-- TASK ITEM --
Exactly the lines from the one containing "文档内容是否对您有帮助？" through the one containing "Ростилово (Вологодский округ) движение" in the listing below are to be copied, with the pictures left out.

-- SUPPLIED MATERIAL --
================================

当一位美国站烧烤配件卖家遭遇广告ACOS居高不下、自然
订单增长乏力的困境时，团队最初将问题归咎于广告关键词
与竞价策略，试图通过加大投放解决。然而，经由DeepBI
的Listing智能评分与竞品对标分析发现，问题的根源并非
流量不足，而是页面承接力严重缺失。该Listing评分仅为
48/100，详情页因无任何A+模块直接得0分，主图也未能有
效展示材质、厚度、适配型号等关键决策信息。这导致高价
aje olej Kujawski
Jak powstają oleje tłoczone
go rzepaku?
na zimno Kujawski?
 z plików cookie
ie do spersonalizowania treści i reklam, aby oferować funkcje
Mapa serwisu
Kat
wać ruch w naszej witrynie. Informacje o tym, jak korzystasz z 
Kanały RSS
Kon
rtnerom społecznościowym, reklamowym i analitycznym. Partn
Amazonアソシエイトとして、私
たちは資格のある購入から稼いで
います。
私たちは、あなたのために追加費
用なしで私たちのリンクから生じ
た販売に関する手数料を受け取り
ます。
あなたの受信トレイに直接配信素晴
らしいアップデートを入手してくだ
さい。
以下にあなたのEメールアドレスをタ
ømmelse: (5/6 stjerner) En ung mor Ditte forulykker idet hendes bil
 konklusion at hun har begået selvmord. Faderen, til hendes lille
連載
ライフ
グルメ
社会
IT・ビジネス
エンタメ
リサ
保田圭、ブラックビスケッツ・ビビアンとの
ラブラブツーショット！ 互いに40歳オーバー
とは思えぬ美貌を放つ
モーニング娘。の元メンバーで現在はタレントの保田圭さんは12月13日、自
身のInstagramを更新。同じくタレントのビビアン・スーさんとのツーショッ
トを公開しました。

================================

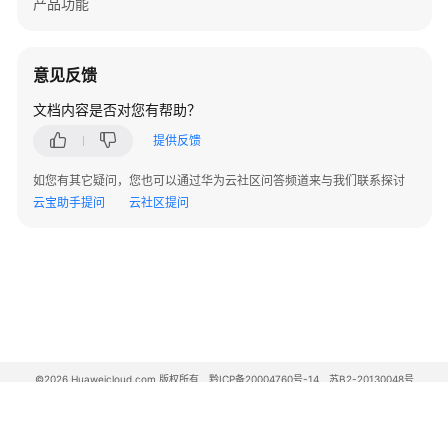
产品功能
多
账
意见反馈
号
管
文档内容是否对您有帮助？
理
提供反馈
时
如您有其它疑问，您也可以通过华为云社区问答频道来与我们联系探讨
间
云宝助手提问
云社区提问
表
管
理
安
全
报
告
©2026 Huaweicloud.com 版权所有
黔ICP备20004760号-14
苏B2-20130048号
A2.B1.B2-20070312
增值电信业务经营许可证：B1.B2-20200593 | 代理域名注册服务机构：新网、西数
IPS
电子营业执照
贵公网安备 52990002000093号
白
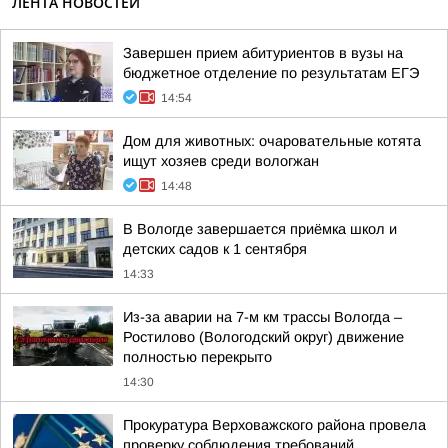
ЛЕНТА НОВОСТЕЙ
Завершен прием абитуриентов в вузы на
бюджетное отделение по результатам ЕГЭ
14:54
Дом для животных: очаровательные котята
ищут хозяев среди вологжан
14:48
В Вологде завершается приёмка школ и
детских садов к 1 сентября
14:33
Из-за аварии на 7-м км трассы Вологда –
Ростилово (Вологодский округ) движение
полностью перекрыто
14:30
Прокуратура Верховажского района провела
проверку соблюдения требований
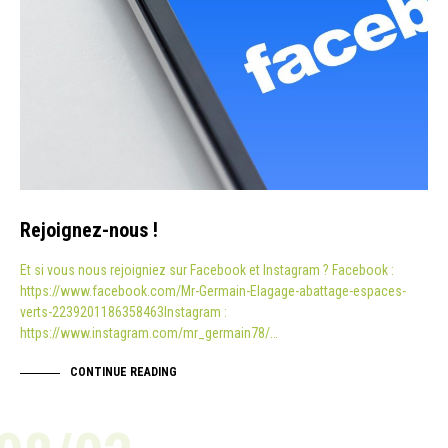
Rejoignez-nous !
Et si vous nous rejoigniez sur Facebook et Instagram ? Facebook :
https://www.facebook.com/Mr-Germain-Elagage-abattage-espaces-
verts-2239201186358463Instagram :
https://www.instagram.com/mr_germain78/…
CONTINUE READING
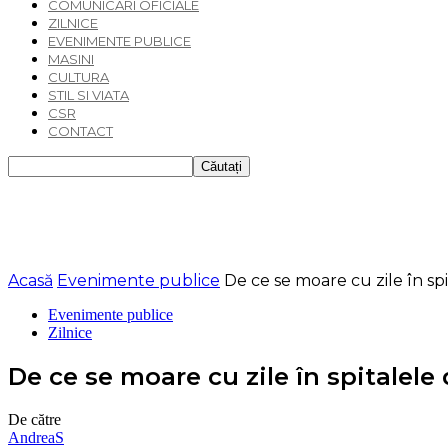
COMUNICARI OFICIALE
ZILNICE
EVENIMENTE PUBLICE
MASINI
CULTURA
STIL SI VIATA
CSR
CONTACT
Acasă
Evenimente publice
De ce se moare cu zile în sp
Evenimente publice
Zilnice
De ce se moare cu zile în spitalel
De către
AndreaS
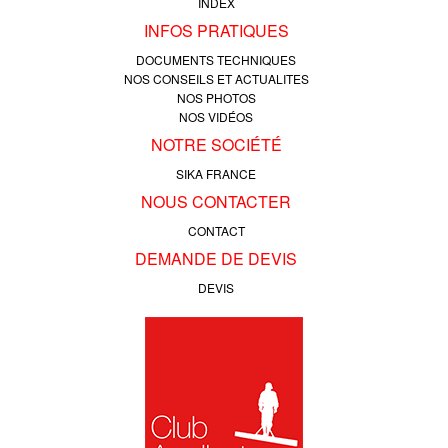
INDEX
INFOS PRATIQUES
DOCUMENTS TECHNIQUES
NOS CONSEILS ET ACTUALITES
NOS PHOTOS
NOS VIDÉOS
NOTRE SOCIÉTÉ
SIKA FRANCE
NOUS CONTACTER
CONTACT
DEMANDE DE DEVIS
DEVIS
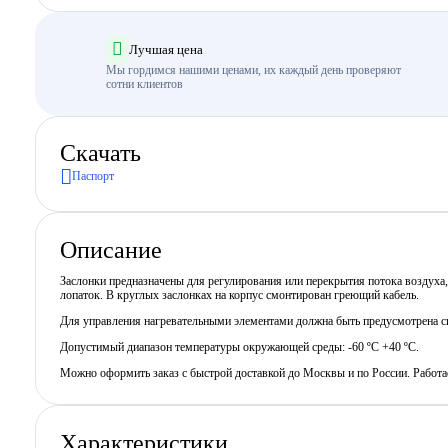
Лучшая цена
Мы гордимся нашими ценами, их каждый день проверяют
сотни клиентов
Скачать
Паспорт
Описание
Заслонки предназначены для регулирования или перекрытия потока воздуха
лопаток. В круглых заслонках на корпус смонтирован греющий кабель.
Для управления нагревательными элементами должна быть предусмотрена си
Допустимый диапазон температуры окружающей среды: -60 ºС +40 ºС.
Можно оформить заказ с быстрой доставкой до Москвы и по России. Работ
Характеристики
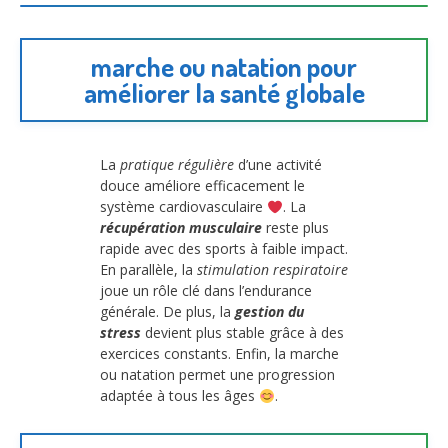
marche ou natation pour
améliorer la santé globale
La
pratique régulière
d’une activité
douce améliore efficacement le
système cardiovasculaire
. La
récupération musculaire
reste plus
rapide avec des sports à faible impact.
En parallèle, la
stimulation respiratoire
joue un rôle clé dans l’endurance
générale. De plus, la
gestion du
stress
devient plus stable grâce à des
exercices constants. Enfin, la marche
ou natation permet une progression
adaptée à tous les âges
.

================================

-- WRITTEN SOLUTION --
文档内容是否对您有帮助？
理
提供反馈
时
如您有其它疑问，您也可以通过华为云社区问答频道来与我们联系探讨
间
云宝助手提问
云社区提问
表
管
理
安
全
报
告
©2026 Huaweicloud.com 版权所有
黔ICP备20004760号-14
苏B2-20130048号
A2.B1.B2-20070312
增值电信业务经营许可证：B1.B2-20200593 | 代理域名注册服务机构：新网、西数
IPS
电子营业执照
贵公网安备 52990002000093号
白
ЛЕНТА НОВОСТЕЙ
Завершен прием абитуриентов в вузы на
бюджетное отделение по результатам ЕГЭ
14:54
Дом для животных: очаровательные котята
ищут хозяев среди вологжан
14:48
В Вологде завершается приёмка школ и
детских садов к 1 сентября
14:33
Из-за аварии на 7-м км трассы Вологда –
Ростилово (Вологодский округ) движение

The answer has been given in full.